Data section ::
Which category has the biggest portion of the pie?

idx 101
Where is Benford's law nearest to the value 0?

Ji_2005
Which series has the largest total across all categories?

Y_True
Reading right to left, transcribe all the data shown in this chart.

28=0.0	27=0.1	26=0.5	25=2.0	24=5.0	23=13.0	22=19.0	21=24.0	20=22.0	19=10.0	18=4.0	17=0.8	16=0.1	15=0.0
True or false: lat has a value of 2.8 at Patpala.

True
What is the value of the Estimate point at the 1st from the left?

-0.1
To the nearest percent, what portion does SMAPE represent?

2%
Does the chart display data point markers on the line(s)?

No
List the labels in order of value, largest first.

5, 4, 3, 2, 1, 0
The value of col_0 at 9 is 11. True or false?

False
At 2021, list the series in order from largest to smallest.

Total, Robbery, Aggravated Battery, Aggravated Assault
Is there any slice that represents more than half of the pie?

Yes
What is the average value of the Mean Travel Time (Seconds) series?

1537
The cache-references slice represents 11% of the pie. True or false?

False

Work item :: Pull out every line of the material above that contains the word "nearest", and copy each of those lines in full.

Answer space ::
Where is Benford's law nearest to the value 0?
To the nearest percent, what portion does SMAPE represent?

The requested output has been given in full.